- Born: June 13, 1968 (age 58) Zhongli City, Taoyuan County (now Zhongli District, Taoyuan City), Taiwan
- Education: National Chengchi University (BA) University of Florida (MFA)
- Known for: video art, electronic art, photography, new media art
- Notable work: "Kora", "Improbable Waves", "Blood Work", "Human-Cannabis"

= Jawshing Arthur Liou =

American artist

Jawshing Arthur Liou (劉肇興; born June 13, 1968) is a Taiwanese-American digital artist whose work depicts spaces not probable in reality.

== Life and education ==
Liou was born in Zhongli District, Taoyuan. He completed a B.A. in journalism at National Chengchi University in Taipei, Taiwan, in 1990, and worked as a video journalist in Taiwan in the early 1990s before emigrating to the United States at age 25. He enrolled in graduate school and received an MFA in Photography and Electronic Intermedia from the University of Florida, Gainesville in 1998. While in Florida, Liou studied photography with the world-renowned Jerry Uelsmann. During this time Liou's work became more personal and organic, and his practice expanded to incorporate video.

==Career==

===Artworks===
Liou's works are derived from source footage spanning many types of content. From the human body, to landscapes, to oil paint and food items, Liou's works are filled with rich details. He responds to the personal experiences of spiritual sanctuary, illness, searching, tragedy, and the spectacles in life. Liou's work is primarily based in extremely high resolution and exquisitely layered moving image composites, which he then shapes into large-scale installations for gallery spaces, or screens at experimental film and new media festivals. Stills taken from his video works are also printed and exhibited photographically.

===Exhibitions===
Liou's videos and prints have been exhibited and screened internationally, including in the United Kingdom, Taiwan, Canada, Japan, Sweden, Italy, Denmark, the Netherlands, Argentina, Brazil, as well as New York, Chicago, Houston, Miami, Atlanta, New Orleans, and Indianapolis. His works have also been featured at the New Media Caucus Showcase, College Art Association National Conference, (2013), SIGGRAPH conference in Vancouver (2011) and the European Biennial Conference of the Society for Science, Literature, and the Arts in Amsterdam (2006). Liou's massive installation, Kora, was exhibited at the Sharjah Biennial in the Emirate of Sharjah in the UAE.

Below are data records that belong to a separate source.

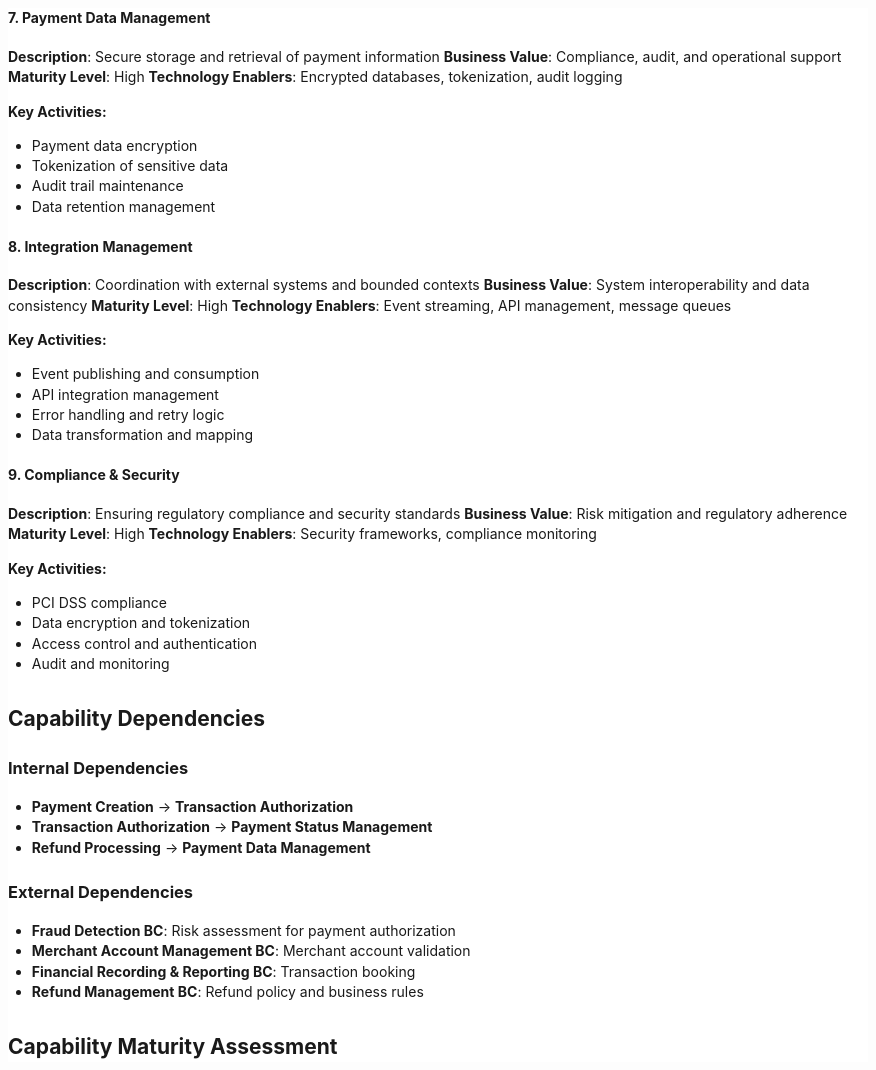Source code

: #### 7. Payment Data Management
**Description**: Secure storage and retrieval of payment information
**Business Value**: Compliance, audit, and operational support
**Maturity Level**: High
**Technology Enablers**: Encrypted databases, tokenization, audit logging

**Key Activities:**
- Payment data encryption
- Tokenization of sensitive data
- Audit trail maintenance
- Data retention management

#### 8. Integration Management
**Description**: Coordination with external systems and bounded contexts
**Business Value**: System interoperability and data consistency
**Maturity Level**: High
**Technology Enablers**: Event streaming, API management, message queues

**Key Activities:**
- Event publishing and consumption
- API integration management
- Error handling and retry logic
- Data transformation and mapping

#### 9. Compliance & Security
**Description**: Ensuring regulatory compliance and security standards
**Business Value**: Risk mitigation and regulatory adherence
**Maturity Level**: High
**Technology Enablers**: Security frameworks, compliance monitoring

**Key Activities:**
- PCI DSS compliance
- Data encryption and tokenization
- Access control and authentication
- Audit and monitoring

## Capability Dependencies

### Internal Dependencies
- **Payment Creation** → **Transaction Authorization**
- **Transaction Authorization** → **Payment Status Management**
- **Refund Processing** → **Payment Data Management**

### External Dependencies
- **Fraud Detection BC**: Risk assessment for payment authorization
- **Merchant Account Management BC**: Merchant account validation
- **Financial Recording & Reporting BC**: Transaction booking
- **Refund Management BC**: Refund policy and business rules

## Capability Maturity Assessment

===Indiana University Bloomington===
Liou is a Professor of Digital Art and the Director of School of Fine Arts at Indiana University, Bloomington. Liou began working as faculty there in 1999, where he founded the school's Digital Art program.

===Representation===
His work is represented by Chi-Wen Gallery, Taipei and Beaux-Arts des Amériques, Montréal.

===Museum programs and collections===
Liou's videos and prints are featured in numerous private and public programs and collections nationally and internationally, including but not limited to the following:

- The Museum of Fine Arts Houston
- The Indianapolis Museum of Art
- The Tokyo Metropolitan Museum of Photography
- Vehbi Koç Foundation, Istanbul
- The National Taiwan Museum of Fine Arts
- Hong-gah Museum
- The Museum of Contemporary Photography, Chicago
- Taipei Fine Arts Museum
- The Seoul Museum of Art
- Eskenazi Museum of Art at Indiana University
- Crystal Bridges Museum of American Art
- National Gallery of Victoria, Melbourne, Australia

== Prizes & awards ==
In 2014, Liou was one of 102 artists selected for the ambitious “State of the Art: Discovering American Art Now” exhibition at Crystal Bridges Museum of American Art. Liou was the only artist from Indiana to be represented.

Liou is the recipient of numerous additional awards and grants, including the Asian Cultural Council Grant, New York (2013); Efroymson Contemporary Arts Fellowship, Indianapolis (2010); Taipei Artist Village Residency, Taipei City Government, Taiwan (2010), Central Indiana Community Foundation, Indianapolis (2010); New Frontiers grants from Indiana University, Bloomington (2006, 2011); the Garry B. Fritz Award from the Society for Photographic Education National Conference, Chicago (2006); the Rising Star Award at Fotofusion, Palm Beach Photographic Center, Florida (2014).